**Required action:** Please return every line of the listing. Keep each one exact.

**Dataset extract:**
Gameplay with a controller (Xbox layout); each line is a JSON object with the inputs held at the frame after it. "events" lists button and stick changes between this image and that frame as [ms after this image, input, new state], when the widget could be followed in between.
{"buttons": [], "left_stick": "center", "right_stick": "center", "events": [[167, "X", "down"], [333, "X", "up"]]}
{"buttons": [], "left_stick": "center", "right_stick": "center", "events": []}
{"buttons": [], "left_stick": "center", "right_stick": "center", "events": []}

**Answer for the task:**
Gameplay with a controller (Xbox layout); each line is a JSON object with the inputs held at the frame after it. "events" lists button and stick changes between this image and that frame as [ms after this image, input, new state], when the widget could be followed in between.
{"buttons": [], "left_stick": "center", "right_stick": "center", "events": [[167, "X", "down"], [333, "X", "up"]]}
{"buttons": [], "left_stick": "center", "right_stick": "center", "events": []}
{"buttons": [], "left_stick": "center", "right_stick": "center", "events": []}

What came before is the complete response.